# Material shown
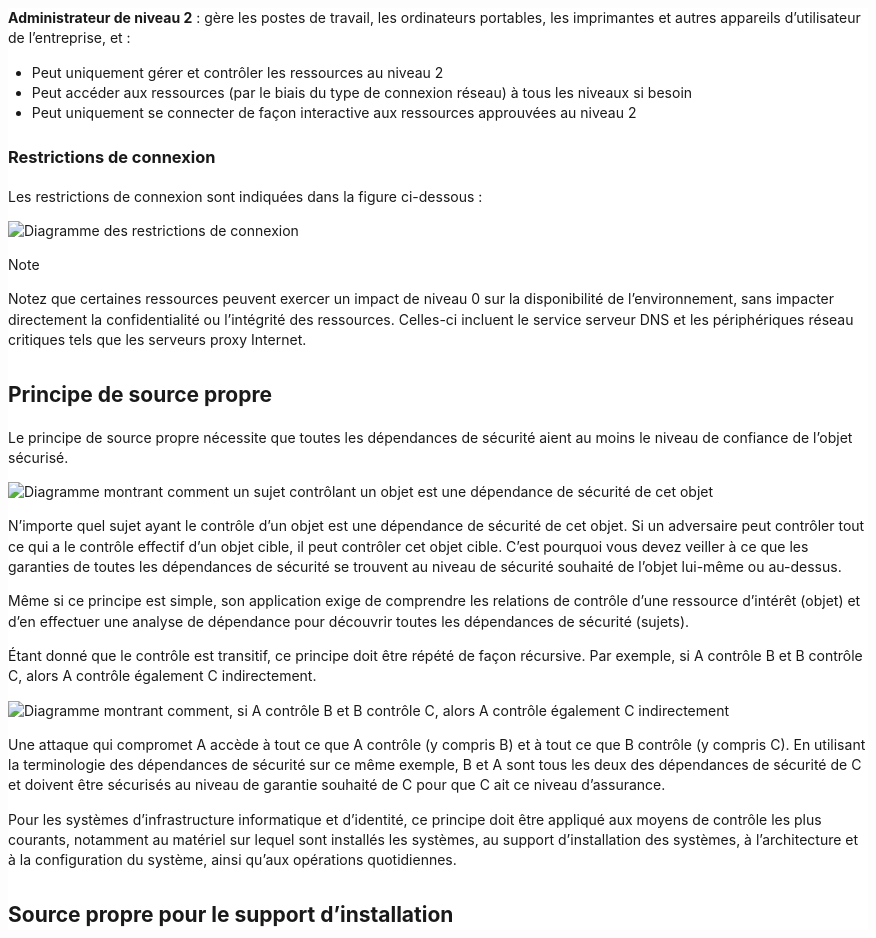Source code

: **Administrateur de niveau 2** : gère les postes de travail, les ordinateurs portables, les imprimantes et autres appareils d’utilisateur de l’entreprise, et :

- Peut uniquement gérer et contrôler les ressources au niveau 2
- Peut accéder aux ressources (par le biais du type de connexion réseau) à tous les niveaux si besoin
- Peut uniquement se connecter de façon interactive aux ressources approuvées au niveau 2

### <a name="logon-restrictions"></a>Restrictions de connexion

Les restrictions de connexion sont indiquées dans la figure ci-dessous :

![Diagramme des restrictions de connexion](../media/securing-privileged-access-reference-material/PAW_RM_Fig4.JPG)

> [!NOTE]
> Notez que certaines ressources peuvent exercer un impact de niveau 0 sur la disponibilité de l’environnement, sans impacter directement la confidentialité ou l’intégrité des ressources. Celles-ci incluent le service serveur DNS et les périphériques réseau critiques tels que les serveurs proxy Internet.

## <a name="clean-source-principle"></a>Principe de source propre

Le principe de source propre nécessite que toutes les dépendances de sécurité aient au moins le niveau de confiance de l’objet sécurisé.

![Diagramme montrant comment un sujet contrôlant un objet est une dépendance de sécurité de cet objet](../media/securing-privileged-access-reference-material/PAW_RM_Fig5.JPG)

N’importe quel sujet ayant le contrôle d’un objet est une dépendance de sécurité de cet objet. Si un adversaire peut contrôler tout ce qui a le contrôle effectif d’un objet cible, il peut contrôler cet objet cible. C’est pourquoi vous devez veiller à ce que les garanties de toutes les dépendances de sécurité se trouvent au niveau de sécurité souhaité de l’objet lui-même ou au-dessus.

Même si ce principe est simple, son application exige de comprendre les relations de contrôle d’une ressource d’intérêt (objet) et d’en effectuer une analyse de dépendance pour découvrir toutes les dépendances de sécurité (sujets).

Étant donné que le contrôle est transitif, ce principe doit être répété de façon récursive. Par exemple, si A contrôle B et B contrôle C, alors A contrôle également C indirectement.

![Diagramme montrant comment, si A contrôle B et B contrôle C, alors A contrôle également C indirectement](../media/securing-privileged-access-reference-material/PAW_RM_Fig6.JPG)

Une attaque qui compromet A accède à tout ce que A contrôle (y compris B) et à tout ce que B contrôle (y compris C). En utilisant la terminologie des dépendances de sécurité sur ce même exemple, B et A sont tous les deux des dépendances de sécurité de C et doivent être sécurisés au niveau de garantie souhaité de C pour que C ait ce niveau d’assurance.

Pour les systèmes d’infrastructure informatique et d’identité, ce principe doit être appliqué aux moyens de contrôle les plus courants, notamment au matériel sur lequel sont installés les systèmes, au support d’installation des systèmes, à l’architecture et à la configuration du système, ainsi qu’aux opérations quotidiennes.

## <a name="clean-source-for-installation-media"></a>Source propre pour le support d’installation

# Brief
Every record, from top to bottom, gets written out exactly; no picture goes into the copy.

# Answer box
Source code

: **Administrateur de niveau 2** : gère les postes de travail, les ordinateurs portables, les imprimantes et autres appareils d’utilisateur de l’entreprise, et :

- Peut uniquement gérer et contrôler les ressources au niveau 2
- Peut accéder aux ressources (par le biais du type de connexion réseau) à tous les niveaux si besoin
- Peut uniquement se connecter de façon interactive aux ressources approuvées au niveau 2

### <a name="logon-restrictions"></a>Restrictions de connexion

Les restrictions de connexion sont indiquées dans la figure ci-dessous :

![Diagramme des restrictions de connexion](../media/securing-privileged-access-reference-material/PAW_RM_Fig4.JPG)

> [!NOTE]
> Notez que certaines ressources peuvent exercer un impact de niveau 0 sur la disponibilité de l’environnement, sans impacter directement la confidentialité ou l’intégrité des ressources. Celles-ci incluent le service serveur DNS et les périphériques réseau critiques tels que les serveurs proxy Internet.

## <a name="clean-source-principle"></a>Principe de source propre

Le principe de source propre nécessite que toutes les dépendances de sécurité aient au moins le niveau de confiance de l’objet sécurisé.

![Diagramme montrant comment un sujet contrôlant un objet est une dépendance de sécurité de cet objet](../media/securing-privileged-access-reference-material/PAW_RM_Fig5.JPG)

N’importe quel sujet ayant le contrôle d’un objet est une dépendance de sécurité de cet objet. Si un adversaire peut contrôler tout ce qui a le contrôle effectif d’un objet cible, il peut contrôler cet objet cible. C’est pourquoi vous devez veiller à ce que les garanties de toutes les dépendances de sécurité se trouvent au niveau de sécurité souhaité de l’objet lui-même ou au-dessus.

Même si ce principe est simple, son application exige de comprendre les relations de contrôle d’une ressource d’intérêt (objet) et d’en effectuer une analyse de dépendance pour découvrir toutes les dépendances de sécurité (sujets).

Étant donné que le contrôle est transitif, ce principe doit être répété de façon récursive. Par exemple, si A contrôle B et B contrôle C, alors A contrôle également C indirectement.

![Diagramme montrant comment, si A contrôle B et B contrôle C, alors A contrôle également C indirectement](../media/securing-privileged-access-reference-material/PAW_RM_Fig6.JPG)

Une attaque qui compromet A accède à tout ce que A contrôle (y compris B) et à tout ce que B contrôle (y compris C). En utilisant la terminologie des dépendances de sécurité sur ce même exemple, B et A sont tous les deux des dépendances de sécurité de C et doivent être sécurisés au niveau de garantie souhaité de C pour que C ait ce niveau d’assurance.

Pour les systèmes d’infrastructure informatique et d’identité, ce principe doit être appliqué aux moyens de contrôle les plus courants, notamment au matériel sur lequel sont installés les systèmes, au support d’installation des systèmes, à l’architecture et à la configuration du système, ainsi qu’aux opérations quotidiennes.

## <a name="clean-source-for-installation-media"></a>Source propre pour le support d’installation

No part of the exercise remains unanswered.